# Contributing

Privacy Redactor is designed for small, reviewable improvements.

## Good First Contributions

- Add synthetic patterns for a specific domain or locale.
- Add tests for false negatives using fake data only.
- Improve mode documentation.
- Add integration examples.
- Improve the Web Component review UX.

## Useful Rule Areas

- General PII: emails, phone numbers, addresses, identity numbers.
- Developer secrets: tokens, keys, credentials, config files, logs.
- Travel: bookings, tickets, passports, loyalty numbers.
- Healthcare: patient IDs, MRNs, insurance IDs.
- Finance: account numbers, tax IDs, transaction references.
- Legal: case numbers, client identifiers, court filings.
- HR: resumes, employee IDs, candidate notes.

## Rules For Test Data

Do not commit real private data.

Use synthetic examples such as:

- `user@example.com`
- `Passenger: TEST/USER`
- `Booking reference: ABC123`
- `api_key=sk_test_1234567890abcdefghijklmnop`
- `SSN: 219-09-9999`

## Design Principles

- Local-first by default.
- No runtime dependencies unless clearly justified.
- Rules should be explainable.
- False positives should be controlled through modes.
- High-risk fields can be conservative when the user can review output.
- Contributions should include tests.
- Rule changes should add synthetic fixtures in `test/fixtures/redaction-cases.json` when possible.

See [Rule Authoring Guide](./docs/rule-authoring.md) for rule shape, scoring, validators, and test expectations.
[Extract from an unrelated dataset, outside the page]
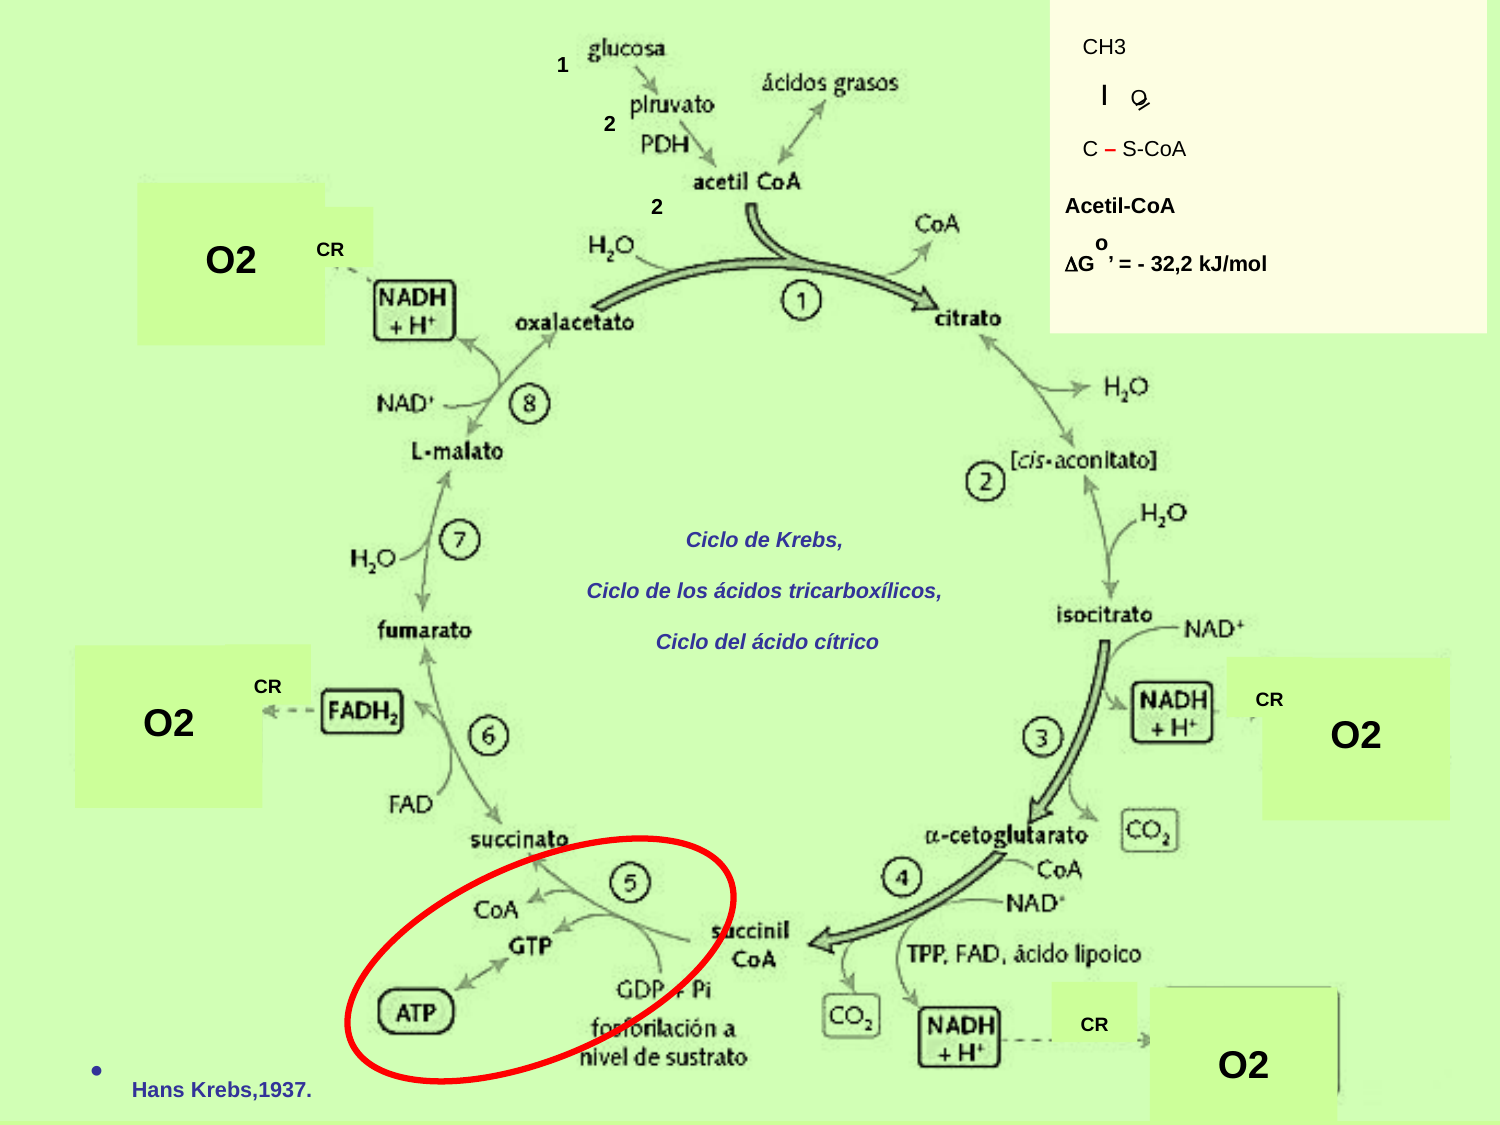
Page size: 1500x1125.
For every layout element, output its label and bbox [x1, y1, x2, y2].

Before opening a pull request, run:

```bash
npm run verify
```

For rule-only debugging, `npm run evaluate` checks synthetic fixtures. For CLI behavior, `npm run smoke:cli` checks text, JSON, Markdown, stdin, sample files, and default raw-value safety. For demo pages, `npm run smoke:demo` checks static entry points, local core imports, and documented demo URLs. For package consumption, `npm run smoke:package` packs and installs the local tarball into a temporary project, then checks imports, subpath exports, CLI usage, and packaged demo/extension files. For local-first safety, `npm run check:privacy` scans runtime files for network APIs and unexpected remote scripts. For packaging and documentation consistency, `npm run check:release` checks exported files, type declarations, extension metadata, package contents, and local Markdown links.